Bayram dönüşlerinin klasik haberleri arasında olan "Dönüş yolu çilesi" hiç ciddiye almadığım bir haber olmuştu yıllardır. Muhabirlerin gişelerde ruhunu teslim etmek üzere olan sürücülere tuttuğu mikrofonlara sürücülerin ettikleri lafları duydukça "Otursaydınız evinizde kardeşim" derdim içimden.

Ama haklıymış adamlar. Dün 14:30 gibi Afyon'dan çıkıp Kütahya'ya asker ziyaretine gittikten sonra 17:30 gibi de Kütahya'dan çıktık. Normal şartlarda İstanbul'a varmamız 3 saat falan alır. Hadi bilemedin 3.5.

Dün bizimki kaç saat aldı?

Sanırım 7 saat.

Kedi bile perişan oldu, feleği şaştı kutunun içinde saatlerce kalmaktan.

Eğer yolculuğumuzun son kısmında Tem'den çıkıp E5'e dalmasaydık ben de gişelerin oralarda mikrofonlu ve kameralı muhabir arayıp bulduğumda cırlayabilirdim.

Gayet basit bir hesapla, dün bizimle aynı anda 100.000 civarı aracın İstanbul'a girmek için debelendiği kanısına vardık. Ki bizden öncesi ve sonrası da var. Yumurtalığa hücum eden spermler gibiydi halimiz.

Neyse ki gişeler seçici geçirgen değildi, ilk araç içeri girdikten sonra duvarlarını sertleştirip kapatmaycaktı geçişi de tüm araçlar içeri girebilecekti er ya da geç. İçeri girip rahime düşecektik ve orda kalacaktık; İstanbul bıkkınlığımız bir dahaki bayram tatiline kadar olgunlaşana, tatil geldiğinde İstanbul tatilcileri tekrar doğurup yollara dökene dek.

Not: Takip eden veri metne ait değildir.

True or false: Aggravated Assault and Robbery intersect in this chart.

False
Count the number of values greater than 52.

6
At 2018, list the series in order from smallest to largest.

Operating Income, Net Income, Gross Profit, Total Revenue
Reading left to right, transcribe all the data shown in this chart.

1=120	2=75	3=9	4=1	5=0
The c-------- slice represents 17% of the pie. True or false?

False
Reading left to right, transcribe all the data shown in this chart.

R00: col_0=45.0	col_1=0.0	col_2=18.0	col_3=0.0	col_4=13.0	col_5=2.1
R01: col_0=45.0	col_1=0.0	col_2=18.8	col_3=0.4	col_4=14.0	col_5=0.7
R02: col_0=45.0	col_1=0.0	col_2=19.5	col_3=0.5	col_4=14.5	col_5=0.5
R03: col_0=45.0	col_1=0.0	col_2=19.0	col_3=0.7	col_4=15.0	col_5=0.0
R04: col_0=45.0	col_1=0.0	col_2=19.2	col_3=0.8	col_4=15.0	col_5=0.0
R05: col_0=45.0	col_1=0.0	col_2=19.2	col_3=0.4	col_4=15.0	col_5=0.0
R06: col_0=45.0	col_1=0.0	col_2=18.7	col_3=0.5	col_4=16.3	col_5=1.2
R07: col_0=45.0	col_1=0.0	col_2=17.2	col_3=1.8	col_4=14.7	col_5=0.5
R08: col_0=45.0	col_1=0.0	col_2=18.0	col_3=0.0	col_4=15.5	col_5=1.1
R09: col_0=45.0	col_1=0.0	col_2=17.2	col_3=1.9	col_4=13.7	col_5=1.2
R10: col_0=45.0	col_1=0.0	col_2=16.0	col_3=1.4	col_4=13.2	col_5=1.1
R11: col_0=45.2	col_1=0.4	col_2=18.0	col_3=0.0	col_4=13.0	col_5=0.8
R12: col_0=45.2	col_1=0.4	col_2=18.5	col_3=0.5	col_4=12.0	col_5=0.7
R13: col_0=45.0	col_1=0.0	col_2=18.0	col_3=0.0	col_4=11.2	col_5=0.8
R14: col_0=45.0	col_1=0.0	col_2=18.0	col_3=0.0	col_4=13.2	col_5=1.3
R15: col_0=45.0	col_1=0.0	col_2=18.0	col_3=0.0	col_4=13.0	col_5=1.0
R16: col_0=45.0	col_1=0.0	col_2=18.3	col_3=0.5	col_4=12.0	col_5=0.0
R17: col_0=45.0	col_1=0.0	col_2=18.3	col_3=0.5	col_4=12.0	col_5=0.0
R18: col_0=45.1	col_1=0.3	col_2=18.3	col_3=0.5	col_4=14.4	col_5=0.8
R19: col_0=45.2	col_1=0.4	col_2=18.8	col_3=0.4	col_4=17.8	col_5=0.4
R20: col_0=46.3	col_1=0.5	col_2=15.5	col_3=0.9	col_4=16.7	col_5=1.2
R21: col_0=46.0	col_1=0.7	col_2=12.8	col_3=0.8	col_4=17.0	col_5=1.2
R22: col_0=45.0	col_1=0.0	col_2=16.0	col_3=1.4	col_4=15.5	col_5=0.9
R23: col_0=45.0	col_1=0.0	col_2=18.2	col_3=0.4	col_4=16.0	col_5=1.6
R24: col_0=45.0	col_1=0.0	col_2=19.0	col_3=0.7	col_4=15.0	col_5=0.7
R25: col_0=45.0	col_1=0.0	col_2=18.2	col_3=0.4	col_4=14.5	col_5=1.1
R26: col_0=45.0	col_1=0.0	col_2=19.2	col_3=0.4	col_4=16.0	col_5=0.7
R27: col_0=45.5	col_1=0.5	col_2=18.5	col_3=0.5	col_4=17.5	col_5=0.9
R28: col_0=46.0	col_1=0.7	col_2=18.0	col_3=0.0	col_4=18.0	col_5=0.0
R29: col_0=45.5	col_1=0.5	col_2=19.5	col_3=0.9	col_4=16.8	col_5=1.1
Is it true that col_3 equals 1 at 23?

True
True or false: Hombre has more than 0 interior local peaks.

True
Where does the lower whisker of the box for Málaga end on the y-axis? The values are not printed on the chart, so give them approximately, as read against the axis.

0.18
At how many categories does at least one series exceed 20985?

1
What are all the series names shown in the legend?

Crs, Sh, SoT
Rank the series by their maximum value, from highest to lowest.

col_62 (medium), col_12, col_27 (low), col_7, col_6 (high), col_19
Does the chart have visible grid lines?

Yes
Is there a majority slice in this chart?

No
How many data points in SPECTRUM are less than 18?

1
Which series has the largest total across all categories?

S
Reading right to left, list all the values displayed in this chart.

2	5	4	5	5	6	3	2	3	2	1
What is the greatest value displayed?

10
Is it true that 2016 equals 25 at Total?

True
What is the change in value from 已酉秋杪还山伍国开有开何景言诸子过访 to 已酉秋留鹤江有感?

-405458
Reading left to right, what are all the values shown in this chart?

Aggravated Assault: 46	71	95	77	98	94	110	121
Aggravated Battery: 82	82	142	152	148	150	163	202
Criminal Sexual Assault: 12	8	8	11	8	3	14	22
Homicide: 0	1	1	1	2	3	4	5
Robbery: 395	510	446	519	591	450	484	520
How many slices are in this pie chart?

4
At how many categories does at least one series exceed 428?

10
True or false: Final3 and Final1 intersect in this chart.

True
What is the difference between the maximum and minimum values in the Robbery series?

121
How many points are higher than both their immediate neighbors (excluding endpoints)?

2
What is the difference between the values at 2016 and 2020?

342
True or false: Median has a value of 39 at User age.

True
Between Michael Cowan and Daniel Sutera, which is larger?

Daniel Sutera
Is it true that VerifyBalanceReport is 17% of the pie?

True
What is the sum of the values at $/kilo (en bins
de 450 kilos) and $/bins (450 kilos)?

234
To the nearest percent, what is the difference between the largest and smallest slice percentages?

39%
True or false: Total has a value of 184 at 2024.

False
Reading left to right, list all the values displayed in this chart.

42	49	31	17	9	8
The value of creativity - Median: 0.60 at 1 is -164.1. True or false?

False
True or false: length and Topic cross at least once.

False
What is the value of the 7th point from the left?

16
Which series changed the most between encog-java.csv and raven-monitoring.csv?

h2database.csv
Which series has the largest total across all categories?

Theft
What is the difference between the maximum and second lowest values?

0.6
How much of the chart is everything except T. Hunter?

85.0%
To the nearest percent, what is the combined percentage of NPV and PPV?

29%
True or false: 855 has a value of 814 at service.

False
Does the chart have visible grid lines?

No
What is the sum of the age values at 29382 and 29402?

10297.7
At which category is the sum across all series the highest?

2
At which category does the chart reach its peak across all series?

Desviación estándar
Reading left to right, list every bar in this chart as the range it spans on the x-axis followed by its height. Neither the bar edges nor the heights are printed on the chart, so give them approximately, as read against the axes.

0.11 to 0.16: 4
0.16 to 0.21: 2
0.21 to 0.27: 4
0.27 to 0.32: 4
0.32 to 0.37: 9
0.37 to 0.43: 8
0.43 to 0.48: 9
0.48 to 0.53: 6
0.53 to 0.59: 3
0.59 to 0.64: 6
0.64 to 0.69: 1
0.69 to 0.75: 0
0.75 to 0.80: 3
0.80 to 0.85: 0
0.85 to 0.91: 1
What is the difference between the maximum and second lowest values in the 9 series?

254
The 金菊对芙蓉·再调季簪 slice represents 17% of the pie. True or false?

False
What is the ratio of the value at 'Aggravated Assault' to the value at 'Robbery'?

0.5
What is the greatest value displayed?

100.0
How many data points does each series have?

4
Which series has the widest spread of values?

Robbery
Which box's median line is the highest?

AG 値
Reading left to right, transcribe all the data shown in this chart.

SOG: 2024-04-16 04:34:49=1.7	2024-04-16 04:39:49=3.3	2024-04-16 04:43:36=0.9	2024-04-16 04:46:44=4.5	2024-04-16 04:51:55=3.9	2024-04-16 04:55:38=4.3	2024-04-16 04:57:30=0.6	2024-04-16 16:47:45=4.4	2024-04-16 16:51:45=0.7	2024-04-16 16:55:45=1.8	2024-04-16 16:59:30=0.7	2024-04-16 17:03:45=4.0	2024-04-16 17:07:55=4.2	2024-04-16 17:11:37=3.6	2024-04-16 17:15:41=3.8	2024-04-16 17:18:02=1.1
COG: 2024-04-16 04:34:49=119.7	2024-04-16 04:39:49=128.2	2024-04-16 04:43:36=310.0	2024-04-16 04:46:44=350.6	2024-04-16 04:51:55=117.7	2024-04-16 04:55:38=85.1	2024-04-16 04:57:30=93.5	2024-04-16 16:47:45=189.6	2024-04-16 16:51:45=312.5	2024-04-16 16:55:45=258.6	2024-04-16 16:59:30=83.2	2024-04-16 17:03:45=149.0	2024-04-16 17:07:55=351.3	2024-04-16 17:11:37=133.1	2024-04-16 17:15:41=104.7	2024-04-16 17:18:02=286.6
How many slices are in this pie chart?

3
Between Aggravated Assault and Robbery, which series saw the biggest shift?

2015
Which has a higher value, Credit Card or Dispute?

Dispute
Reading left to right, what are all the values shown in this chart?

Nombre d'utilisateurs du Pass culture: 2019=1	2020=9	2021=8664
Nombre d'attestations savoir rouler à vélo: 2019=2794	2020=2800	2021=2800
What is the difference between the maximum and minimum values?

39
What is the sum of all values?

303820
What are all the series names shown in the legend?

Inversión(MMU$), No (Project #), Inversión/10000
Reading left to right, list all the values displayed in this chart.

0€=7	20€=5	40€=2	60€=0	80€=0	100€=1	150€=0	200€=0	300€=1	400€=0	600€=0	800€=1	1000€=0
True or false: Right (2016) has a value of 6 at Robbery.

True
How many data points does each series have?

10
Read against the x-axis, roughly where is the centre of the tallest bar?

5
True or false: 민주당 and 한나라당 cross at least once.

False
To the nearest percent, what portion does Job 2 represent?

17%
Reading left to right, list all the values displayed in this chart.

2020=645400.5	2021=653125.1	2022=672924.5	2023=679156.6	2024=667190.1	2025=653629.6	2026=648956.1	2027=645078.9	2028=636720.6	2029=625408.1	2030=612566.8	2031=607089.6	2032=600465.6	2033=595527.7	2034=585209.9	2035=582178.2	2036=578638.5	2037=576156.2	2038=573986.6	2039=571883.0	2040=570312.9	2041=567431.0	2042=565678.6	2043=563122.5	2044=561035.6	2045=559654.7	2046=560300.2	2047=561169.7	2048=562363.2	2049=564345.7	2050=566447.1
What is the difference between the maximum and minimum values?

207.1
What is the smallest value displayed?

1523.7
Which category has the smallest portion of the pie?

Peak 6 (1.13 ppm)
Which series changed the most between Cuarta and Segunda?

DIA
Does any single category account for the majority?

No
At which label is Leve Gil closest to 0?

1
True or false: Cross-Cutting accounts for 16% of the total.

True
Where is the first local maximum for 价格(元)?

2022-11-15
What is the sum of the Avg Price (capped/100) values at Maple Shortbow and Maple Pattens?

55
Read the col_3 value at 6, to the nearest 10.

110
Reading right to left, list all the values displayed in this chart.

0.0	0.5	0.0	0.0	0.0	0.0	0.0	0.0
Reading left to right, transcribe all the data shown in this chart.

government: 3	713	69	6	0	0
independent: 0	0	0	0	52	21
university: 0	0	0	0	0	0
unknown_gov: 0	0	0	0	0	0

Gerçi spermler bizim yaşadığımız trafiği yaşasa insan soyu tükenirdi muhtemelen.

Bir de şunu anladım ki,

spermin halinden tatil dönüşü trafikte kalan şoför anlar.


Gişelerde isyan eden sürücüler haklı diyorum da, çoğu haklı falan değil aslında. Hadi biz ailemizi ziyarete gittik, bayramdan başka fırsatımız olmadığı için. Ama dört güncük bayramda tatile gidenler hiç konuşmamalı bence.


Bir de gayet kapitalist bir yaklaşım olacak ama bayramda otoyollar ücretsiz olmasın. Hatta normalin iki-üç katı olsun geçiş ücretleri. En azındam Tem biraz boşalsın, daha rahat gidip gelelim.